Institute a high-power inquiry to ascertain what made the university take a U-turn in the matter and suspend these students when the facts of the matter had not changed and when two earlier investigations had given them a clean chit, saying there was no violence but only a mild altercation and had suggested warning both the parties involved.

Rohith’s family be compensated adequately, his fellowship be released, his brother be given employment, and the family given a house under Indira Awas Yojana.

Ascertain the role of the Vice-Chancellor, the Registrar, Dattatreya and ABVP leaders and file an FIR [first information report] under Section 306 [the S.Cs and the S.Ts (Prevention of Atrocities) Act] if they are found guilty.

I had also demanded an “action taken report”, which I should get in two or three days.

Are you also planning to do something on your own in your capacity as Chairman of the National Commission for Scheduled Castes?

Yes, I am planning to write to the President because there has been a spurt in the number of cases of atrocities against Dalits since this government has taken over. In almost all cases, the government has been seen to be standing with upper-caste people against Dalits. Two recent examples are from Ratlam and Nagaur in Rajasthan.

In Ratlam, upper-caste people objected to a Dalit groom riding a horse to his wedding. The police, instead of taking action against the upper-caste people, made the Dalit groom wear a helmet and then go for his wedding. In Nagaur, four Dalits were crushed under the wheels of a tractor by an upper-caste man, but no action has been taken against anyone. Such reports are pouring in from all over the country. And the government has not been seen to be supporting Dalits in a single case.

But the Prime Minister looked visibly upset while talking about Rohith. How can you say the government is not concerned?

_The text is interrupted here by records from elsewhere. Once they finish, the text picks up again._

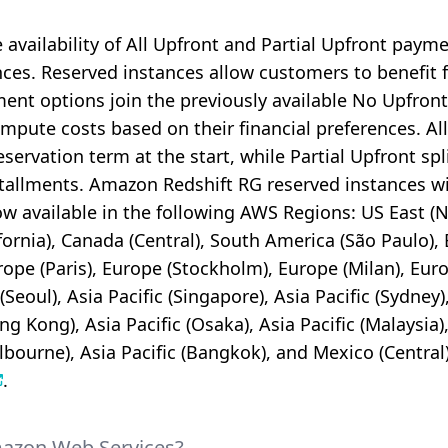
vailability of All Upfront and Partial Upfront payme
nces. Reserved instances allow customers to benefit f
nt options join the previously available No Upfront
 compute costs based on their financial preferences. 
eservation term at the start, while Partial Upfront spl
allments. Amazon Redshift RG reserved instances wit
 available in the following AWS Regions: US East (N. 
ornia), Canada (Central), South America (São Paulo), 
rope (Paris), Europe (Stockholm), Europe (Milan), Euro
 (Seoul), Asia Pacific (Singapore), Asia Pacific (Sydney
ong Kong), Asia Pacific (Osaka), Asia Pacific (Malaysia)
elbourne), Asia Pacific (Bangkok), and Mexico (Central).
.
mazon Web Services?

Yes, he choked on his tears while talking about Rohith. But all that is drama. Where is the action against the guilty? If he was indeed so upset, why did he not sack the Vice-Chancellor, why send him on long leave? Why appoint somebody with a past record of being anti-Dalit as Vice-Chancellor [Vipin Srivastava]? The Prime Minister’s show of concern is only tokenism, not real intention. He always ends up standing with his core constituency of upper castes. He is a showman who will only get a memorial built in London, or in Delhi, but in essence, nothing at all by way of solid action.

In its last Budget, the government cut Rs.66,258 crore from social justice programmes while the S.C. Sub-Plan saw cuts to the tune of Rs.20,000 crore. This government has not taken a single new initiative for Dalits. This is an anti-Dalit government.